Aumento Acelerado nos Combustíveis na Bahia
A situação econômica da Bahia está gerando preocupações, especialmente para os motoristas que rapidamente sentem os impactos da inflação. Os dados de março revelaram que, no primeiro mês da guerra, a cidade de Salvador registrou os maiores aumentos nos três principais combustíveis: diesel, gasolina e etanol. Essa realidade, somada à presença de apenas uma refinaria privada no estado, pode reforçar os argumentos em Brasília a favor da reestatização do setor.
Os números são alarmantes. Enquanto a média nacional para o preço da gasolina subiu 4,59% em março, em Salvador o aumento foi de impressionantes 17,37%. O óleo diesel também disparou, com uma elevação de 23,83%, que coloca o estado quase dez pontos percentuais acima da média nacional, que foi de 13,90%. Por sua vez, o etanol, que não depende de importação, viu uma alta de 10,14% na capital baiana, contrastando com o aumento médio nacional de apenas 0,93%.
Os Fatores por Trás da Alta
Para compreender por que a Bahia está experimentando um aumento tão acentuado na inflação, é necessário olhar além dos postos de combustíveis e focar na Refinaria de Mataripe. Privatizada durante o governo anterior e agora sob a gestão da empresa Acelen, essa refinaria opera com uma política de preços que é independente da Petrobras.
Diferentemente da estatal, que muitas vezes adota medidas para suavizar as oscilações do mercado internacional através de decisões estratégicas, a refinaria privada rapidamente repassa as variações dos preços globais. Consequentemente, o mercado regional torna-se mais vulnerável às oscilações nos preços do petróleo e das moedas estrangeiras, criando um cenário econômico onde os preços sobem com rapidez, mas a queda nem sempre é sentida da mesma forma pelo consumidor.
Recentemente, o presidente Luiz Inácio Lula da Silva, juntamente com o ministro de Minas e Energia, Alexandre Silveira, manifestou apoio à possibilidade de reestatização da refinaria. Silveira revelou que a Petrobras e o fundo árabe Mubadala, responsável pela refinaria, têm mantido conversas sobre uma possível recompra há anos. Com os dados recentes, é provável que essa discussão ganhe mais força em Brasília.
Impactos em Outras Capitais
O impacto dos preços em Salvador parece estar influenciando também outras capitais do Nordeste. São Luís e Recife, por exemplo, registraram aumentos expressivos nos preços da gasolina, com altas de 11,24% e 7,97%, respectivamente. Contudo, esses números ainda estão distantes dos índices da capital baiana.
Na região Sul e Sudeste, capitais como São Paulo (4,40%), Rio de Janeiro (4,20%) e Curitiba (2,90%) estão com aumentos mais moderados, permanecendo próximos ou abaixo da média nacional de 4,59% para a gasolina. O mesmo padrão foi observado no diesel, que apresentou aumentos significativos no Nordeste, com São Luís registrando um aumento de 19,32%, tornando-se o segundo maior reajuste, enquanto Recife viu o diesel elevar 15,14%.
Esses aumentos de dois dígitos no diesel afetam diretamente o custo logístico da região.

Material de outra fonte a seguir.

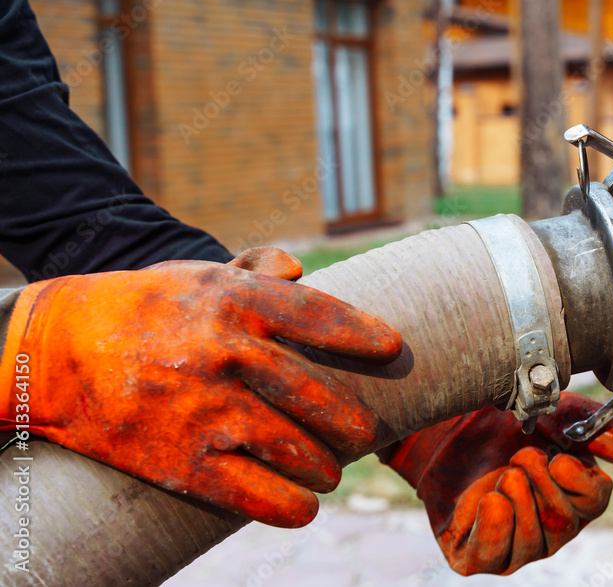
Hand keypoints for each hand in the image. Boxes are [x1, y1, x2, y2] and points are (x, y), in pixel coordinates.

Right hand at [0, 251, 400, 526]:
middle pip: (315, 395)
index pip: (316, 316)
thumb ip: (252, 270)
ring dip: (323, 466)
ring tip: (329, 470)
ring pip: (293, 449)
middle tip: (364, 433)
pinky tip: (304, 509)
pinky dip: (288, 507)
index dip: (360, 334)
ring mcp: (203, 409)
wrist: (53, 351)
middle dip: (351, 421)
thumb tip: (300, 269)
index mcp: (233, 301)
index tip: (394, 349)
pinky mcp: (179, 460)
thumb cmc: (139, 308)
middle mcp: (225, 353)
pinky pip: (252, 493)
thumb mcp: (194, 275)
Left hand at [387, 392, 612, 574]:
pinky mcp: (476, 554)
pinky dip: (494, 529)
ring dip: (521, 504)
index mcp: (573, 492)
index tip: (559, 459)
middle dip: (544, 488)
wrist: (445, 427)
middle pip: (564, 523)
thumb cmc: (504, 422)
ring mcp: (514, 544)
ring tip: (504, 473)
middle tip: (522, 455)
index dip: (580, 484)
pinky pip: (492, 555)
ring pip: (533, 543)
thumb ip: (589, 423)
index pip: (594, 500)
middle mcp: (549, 525)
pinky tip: (491, 500)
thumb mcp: (549, 410)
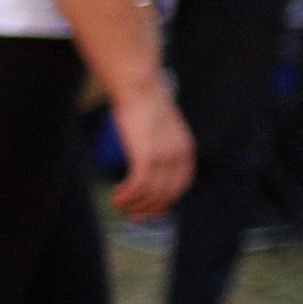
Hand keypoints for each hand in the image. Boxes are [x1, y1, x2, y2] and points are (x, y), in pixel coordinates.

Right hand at [108, 81, 194, 218]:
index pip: (180, 186)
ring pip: (150, 193)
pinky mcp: (146, 156)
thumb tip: (148, 147)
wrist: (139, 87)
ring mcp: (164, 157)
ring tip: (118, 204)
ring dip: (133, 204)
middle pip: (166, 194)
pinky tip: (117, 197)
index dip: (165, 202)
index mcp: (185, 149)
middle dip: (148, 209)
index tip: (149, 210)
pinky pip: (138, 185)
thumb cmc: (143, 102)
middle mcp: (179, 156)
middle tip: (131, 216)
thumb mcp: (159, 124)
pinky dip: (127, 196)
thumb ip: (160, 138)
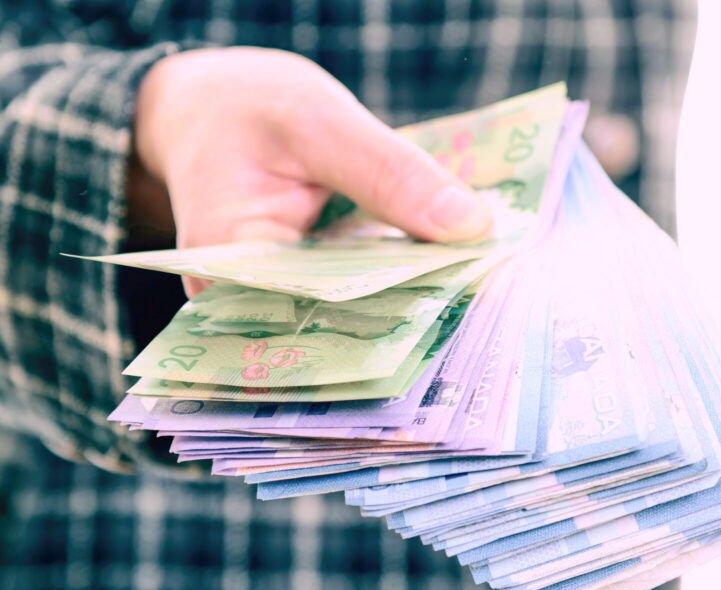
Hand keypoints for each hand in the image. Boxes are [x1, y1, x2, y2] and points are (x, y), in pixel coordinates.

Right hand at [132, 47, 492, 296]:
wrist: (206, 108)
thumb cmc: (243, 107)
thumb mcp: (317, 121)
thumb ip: (390, 172)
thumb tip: (471, 225)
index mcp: (228, 266)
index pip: (319, 315)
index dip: (394, 319)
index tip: (465, 306)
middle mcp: (248, 302)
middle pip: (341, 327)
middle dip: (413, 317)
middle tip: (489, 308)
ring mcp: (277, 301)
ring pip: (356, 315)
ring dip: (414, 302)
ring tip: (480, 294)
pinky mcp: (306, 288)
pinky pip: (359, 294)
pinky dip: (401, 279)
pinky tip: (449, 271)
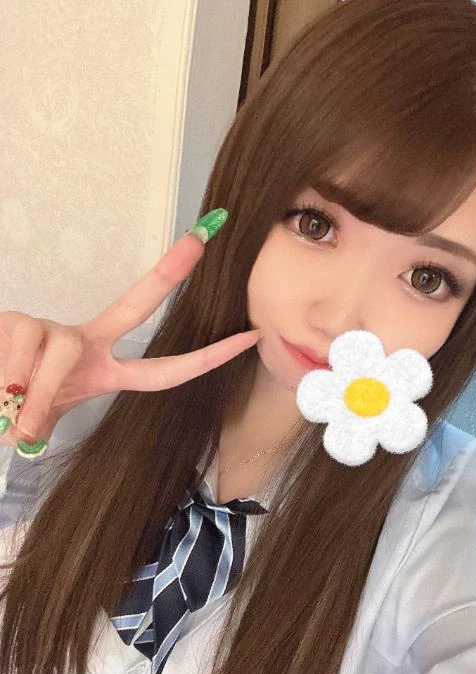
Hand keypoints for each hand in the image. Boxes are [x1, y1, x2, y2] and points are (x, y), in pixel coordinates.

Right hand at [0, 227, 260, 450]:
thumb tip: (26, 428)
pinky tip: (0, 385)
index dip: (206, 358)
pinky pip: (25, 344)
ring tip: (13, 410)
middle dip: (169, 273)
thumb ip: (41, 418)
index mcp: (104, 371)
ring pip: (64, 347)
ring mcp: (53, 328)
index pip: (164, 369)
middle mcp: (86, 342)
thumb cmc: (10, 407)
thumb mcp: (37, 421)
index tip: (248, 339)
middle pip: (136, 303)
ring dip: (37, 388)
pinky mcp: (18, 319)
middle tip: (202, 240)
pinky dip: (10, 377)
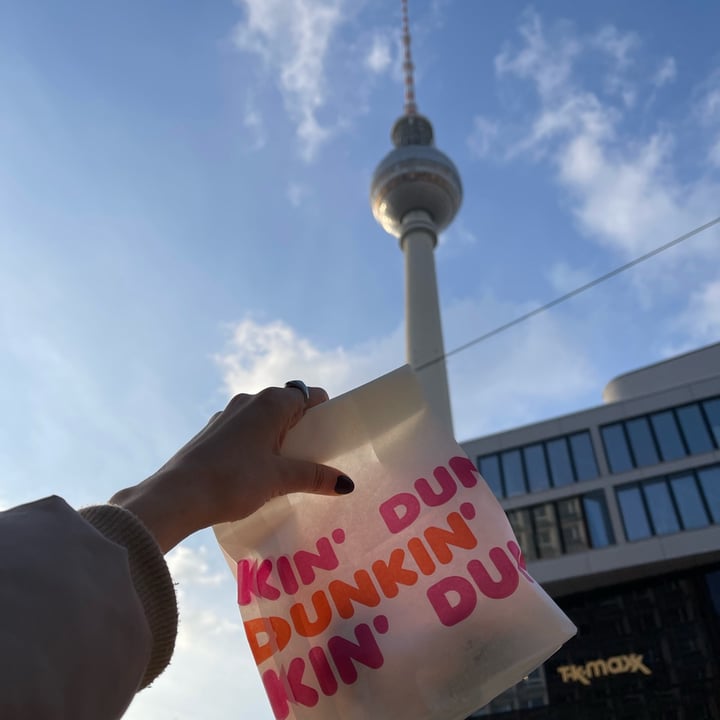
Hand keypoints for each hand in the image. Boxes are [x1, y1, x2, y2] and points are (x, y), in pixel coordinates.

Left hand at [110, 385, 352, 552]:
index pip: (308, 395)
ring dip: (277, 439)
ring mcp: (225, 416)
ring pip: (262, 421)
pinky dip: (256, 446)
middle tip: (314, 459)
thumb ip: (314, 477)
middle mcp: (248, 401)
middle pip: (286, 407)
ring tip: (286, 470)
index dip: (324, 413)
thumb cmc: (234, 480)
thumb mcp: (280, 479)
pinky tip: (255, 474)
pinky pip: (243, 432)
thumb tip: (347, 483)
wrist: (175, 496)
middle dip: (301, 430)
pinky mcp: (210, 433)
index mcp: (270, 403)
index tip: (332, 436)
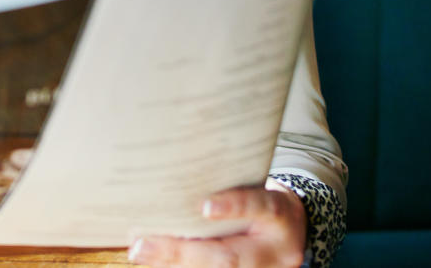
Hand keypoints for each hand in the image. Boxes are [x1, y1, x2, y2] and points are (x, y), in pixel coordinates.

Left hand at [128, 180, 305, 267]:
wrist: (290, 231)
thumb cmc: (261, 200)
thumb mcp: (256, 186)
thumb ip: (227, 184)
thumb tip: (174, 173)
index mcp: (279, 215)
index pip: (259, 207)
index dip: (234, 207)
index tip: (205, 206)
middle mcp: (274, 250)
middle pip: (227, 256)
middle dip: (180, 252)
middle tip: (141, 246)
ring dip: (171, 264)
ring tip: (140, 253)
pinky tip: (154, 261)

Como o Brasil é um país dependente do transporte rodoviário, o impacto imediato nas refinarias se traduz em preços mais altos para alimentos e serviços, criando um efeito cascata na economia.
Portanto, o combustível, que é geralmente visto apenas como um insumo essencial, está se transformando em um potencial motor de inflação que pode refletir no custo de vida da população.